(エッセイ風に)

コーヒーノキの故郷はエチオピアだが、今日の飲み物としてのコーヒーの故郷はイエメンである。

エチオピア南西部では古くからコーヒーの実を脂と混ぜ合わせたものをオロモ人(ガラ族)が戦地に赴くときの携帯食にしたと言われており、またラーゼス(アッ・ラーズィー)が記したように、生豆(ブン、ブンカム)の煮汁を薬用にしていたと言われている。これがおそらく14-15世紀頃に(辻調の山内先生が考察されてるように)イエメンに伝えられ、そこで(おそらくはアントニー・ワイルド『コーヒーの真実』での想像ほど極端ではないにせよ)イスラム僧の錬金術的な試みの過程で、さまざまな「調理法」が検討された。一つには、コーヒー以前に中国から伝わっていた茶を手本にしてコーヒーノキの葉から作った「カティ」、そして甘く熟した実を煮出した「カフア・アル・ギシル」、そして実の中にある、大きな種子の殻を割って取り出した胚乳(=コーヒー豆)から作った「カフア・アル・ブン」。おそらくその後、コーヒー豆を焙煎することで、より嗜好に適した香しい飲み物になることが見いだされ、それがイエメンのブンとして、今日我々が楽しんでいるコーヒーの系譜につながっている。


今日のイエメンでは、ブンよりもギシルを使ったカフアの方がありふれた飲み物だそうだ…一つには生豆は対外的な商品的な価値が高く輸出に回すことが優先され、実と殻(パーチメント)が必然的に大量の廃棄物になってしまい、国内で消費する習慣が根付いたという可能性もあるだろう。しかしもう一つの面として森光さんが指摘しているように、乾燥果実であるギシルの方が、コーヒー豆よりも日持ちしないため、そもそも生産地以外では利用できなかったから、という要素も非常に大きいと思われる。


イエメンはコーヒー栽培の始まりの地であるとともに、世界で唯一「自分たちで消費するために」コーヒー栽培を始めた地である。この点はインドネシアやブラジルなど、元々「生豆を輸出するために」栽培を始めた国とは一線を画する……これらの国々では、コーヒーとは「ブン」のみであり、それ以外の部位はそもそも利用対象としては見ていなかった。
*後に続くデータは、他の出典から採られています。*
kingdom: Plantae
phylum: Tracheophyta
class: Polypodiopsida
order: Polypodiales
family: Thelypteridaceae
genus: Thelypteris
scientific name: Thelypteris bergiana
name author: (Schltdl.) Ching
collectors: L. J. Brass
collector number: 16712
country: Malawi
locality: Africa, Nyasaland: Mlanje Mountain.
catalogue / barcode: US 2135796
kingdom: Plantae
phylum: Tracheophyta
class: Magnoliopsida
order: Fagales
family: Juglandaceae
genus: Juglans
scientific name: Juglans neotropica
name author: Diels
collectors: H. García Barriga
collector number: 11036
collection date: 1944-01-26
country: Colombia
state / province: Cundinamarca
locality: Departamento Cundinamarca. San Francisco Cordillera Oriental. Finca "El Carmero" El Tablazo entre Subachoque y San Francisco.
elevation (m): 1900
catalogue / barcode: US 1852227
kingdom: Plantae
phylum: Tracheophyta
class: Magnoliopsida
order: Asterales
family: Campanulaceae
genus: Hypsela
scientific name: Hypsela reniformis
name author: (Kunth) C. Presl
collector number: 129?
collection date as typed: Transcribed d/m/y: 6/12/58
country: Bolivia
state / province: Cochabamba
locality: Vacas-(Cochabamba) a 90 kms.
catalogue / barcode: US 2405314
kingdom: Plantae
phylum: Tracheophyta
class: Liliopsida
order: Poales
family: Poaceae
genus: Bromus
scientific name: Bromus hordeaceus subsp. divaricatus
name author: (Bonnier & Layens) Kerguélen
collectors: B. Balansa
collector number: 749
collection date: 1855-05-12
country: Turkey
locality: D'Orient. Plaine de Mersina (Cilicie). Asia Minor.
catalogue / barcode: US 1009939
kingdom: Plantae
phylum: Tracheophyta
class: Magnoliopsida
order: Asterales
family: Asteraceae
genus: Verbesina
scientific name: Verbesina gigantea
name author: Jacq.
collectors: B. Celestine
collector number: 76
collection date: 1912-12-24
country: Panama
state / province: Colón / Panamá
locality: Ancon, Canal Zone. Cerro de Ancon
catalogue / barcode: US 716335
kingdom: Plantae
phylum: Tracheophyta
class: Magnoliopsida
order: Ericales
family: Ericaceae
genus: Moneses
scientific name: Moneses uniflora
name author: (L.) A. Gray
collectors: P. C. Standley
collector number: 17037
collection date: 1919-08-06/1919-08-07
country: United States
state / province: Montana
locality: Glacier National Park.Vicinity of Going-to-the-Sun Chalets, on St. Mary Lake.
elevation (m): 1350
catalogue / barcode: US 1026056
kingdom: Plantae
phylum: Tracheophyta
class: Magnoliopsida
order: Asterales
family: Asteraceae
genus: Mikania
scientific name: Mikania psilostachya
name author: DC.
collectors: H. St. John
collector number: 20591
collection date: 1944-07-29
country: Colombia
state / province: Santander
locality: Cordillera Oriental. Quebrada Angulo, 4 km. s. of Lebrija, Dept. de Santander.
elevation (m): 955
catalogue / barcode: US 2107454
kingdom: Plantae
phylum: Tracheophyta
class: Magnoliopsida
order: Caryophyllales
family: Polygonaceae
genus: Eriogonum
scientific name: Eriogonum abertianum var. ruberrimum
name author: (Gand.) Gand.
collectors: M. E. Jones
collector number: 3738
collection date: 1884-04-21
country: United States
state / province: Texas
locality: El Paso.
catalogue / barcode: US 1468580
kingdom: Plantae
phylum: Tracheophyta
ギシルは、コーヒーと人の関わりを考える上で、非常に重要な位置にある飲み物であり、だからこそコーヒー愛好家としては是非一度味わってみたいと熱望する飲み物である(たとえその結果、それが自分の口には合わなかったとしても)。


珈琲美美の森光さんは、かつて「御三家」と呼ばれてた、吉祥寺もかの標木さん(故人)の弟子である。「もか」の店名にもなったイエメンやエチオピアモカに強く拘り、福岡で「美美」を開いてからも、コーヒーのルーツであるイエメンやエチオピアモカに拘りつづけた…かなりの深煎りで、ネルドリップで仕上げられる美美の「モカ」は、一般のコーヒー愛好家が持つモカのイメージ…酸味が強いコーヒーで、独特の香りがある…を根底からひっくり返す。

とろりと濃厚で、口の中にとどまる強いコクのある苦味を持ち、それでいてどこか爽やかなモカ独特の野趣ある香り、かすかな酸味と甘味が(これらはしばしば深煎りで失われがちな要素だが)十分に残っている、そういう「昔ながらの、一流の自家焙煎店」の味だ。モカでありながら、その持ち味は「苦味と香り」であり、一般にイメージされるような酸味ではないことは、山内先生が述べていた「文献上、コーヒーの味の表現に『酸味』が現れたのは、ごく最近のこと」ということを思い起こさせる。モカはヨーロッパ人が初めて味わったコーヒーであり、イエメンやエチオピアでは未だにその当時に近い(近代化されていない部分の多い)栽培法で、当時のものと変わらないだろう独自の品種群が生産されつづけている。中世ヨーロッパの知識階級が出会い、驚き、そしてやがて熱狂したコーヒー「モカ」に、現在の日本で最も近いものを探すならば、おそらくそれは美美のコーヒーだろう、とそう思う。